The owner of a cheap neighborhood favorite will close his restaurant after 45 years in Park Slope and Prospect Heights, citing a landlord-tenant dispute fueled by a nearby sports arena.
Paul Haye, who runs Christie’s Jamaican Patties on Flatbush Avenue and Sterling Place, says he’ll close by January, claiming his landlord — who last spring welcomed embattled sports bar Prime 6 to the neighborhood — gave him the boot in order to collect higher rent from a new tenant, now that Barclays Center is closer to completion.
Then again, he might just be deliquent on rent, as the landlord, Lina Feng, countered in court documents.
“She’s trying to kick me out,” he said. “I don’t think it’s worth the stress; it’s killing me. I’ve had so many sleepless nights.”
The dispute is the latest evidence that small businesses may have trouble staying open near the arena, where the Nets will play basketball next season (if there is a season).
Businesses owners in Fort Greene and north Park Slope also report that landlords have doubled rent, citing proximity to the arena in new real-estate ads.

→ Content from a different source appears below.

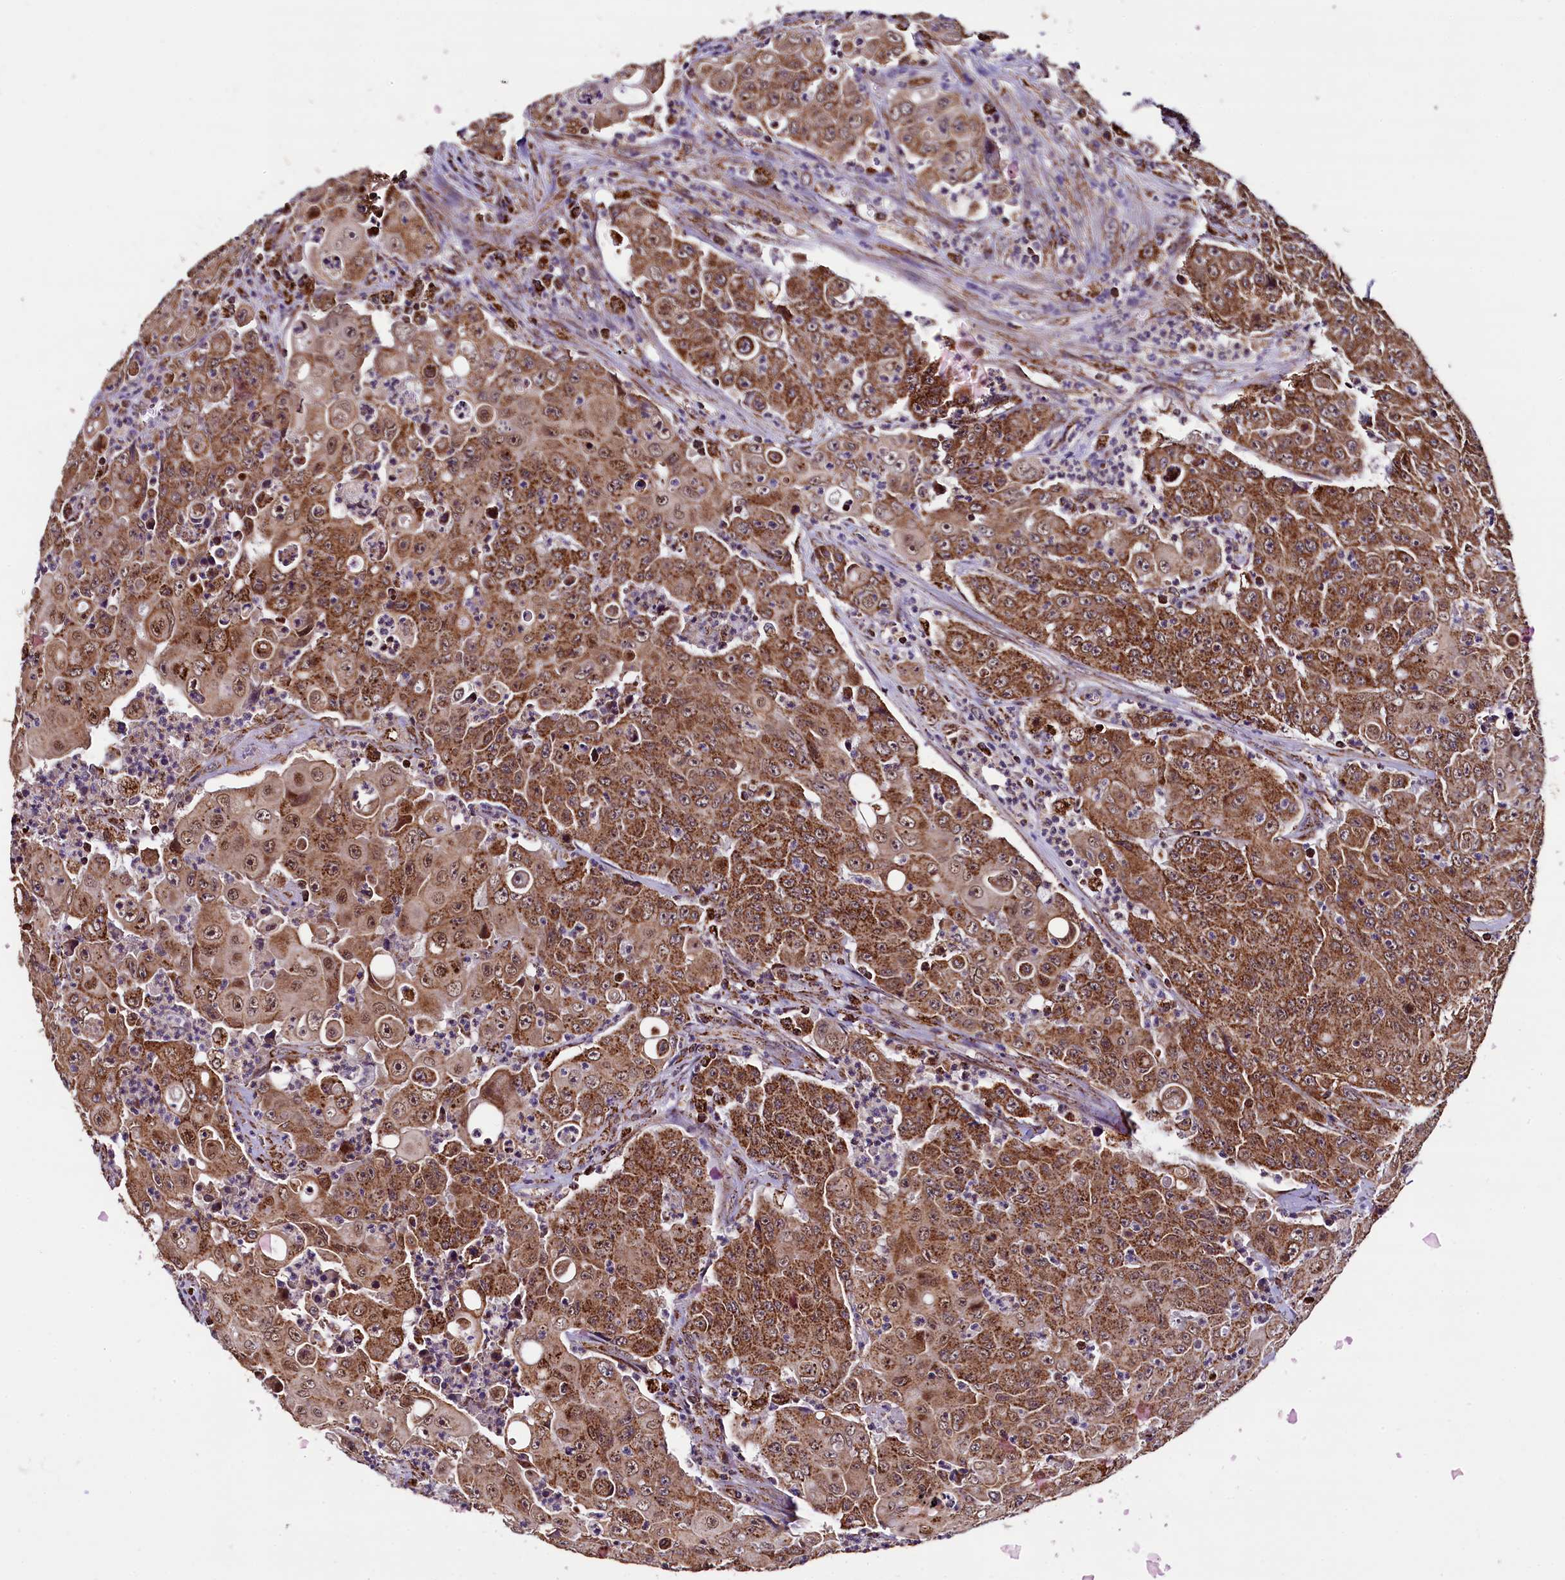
{"staining": {"intensity": "moderate", "quantity": ">75%", "location": "cytoplasmic/membranous,nuclear"}, "tissue": "colorectal cancer", "cell_type": "Tumor cells", "image_type": "cancer", "snomed": [{"axis": "morphology", "description": "Adenocarcinoma, NOS"}, {"axis": "topography", "description": "Colon"}], "caption": "The micrograph shows a brown stain indicating the presence of a protein in the cytoplasmic/membranous and nuclear of tumor cells in adenocarcinoma (colorectal).", "gene": "KLC2", "patient": {"sex": "male", "age": 51}}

Christie’s opened in 1966 across the street from its current location, offering the tasty pastries — which one online reviewer called “the best damn patties on the planet” — along with its famous coco bread to neighbors on the go.
A particularly popular item was the patty on coco bread, though there are few diets that would permit it.
In 2006, Haye reopened at its current location, then scored a write-up in the New York Times, a Manhattan newspaper, which called the patties “practically a meal in itself.”
Even today, hungry neighbors can still buy the flaky meat-filled treat for just $2.
Recently, however, business has slowed and Haye admitted to being two months late on rent. He said he tried to pay it — but the building owner then presented him with two bills totaling $20,000 for tax and late fees and then sued.
Feng — who had a high-profile battle with Royal Video several years ago — did not respond to calls seeking comment. A woman who answered her cellphone last Thursday would say only, “He owes her a lot of money” before hanging up.
Haye now says he’s considering opening elsewhere.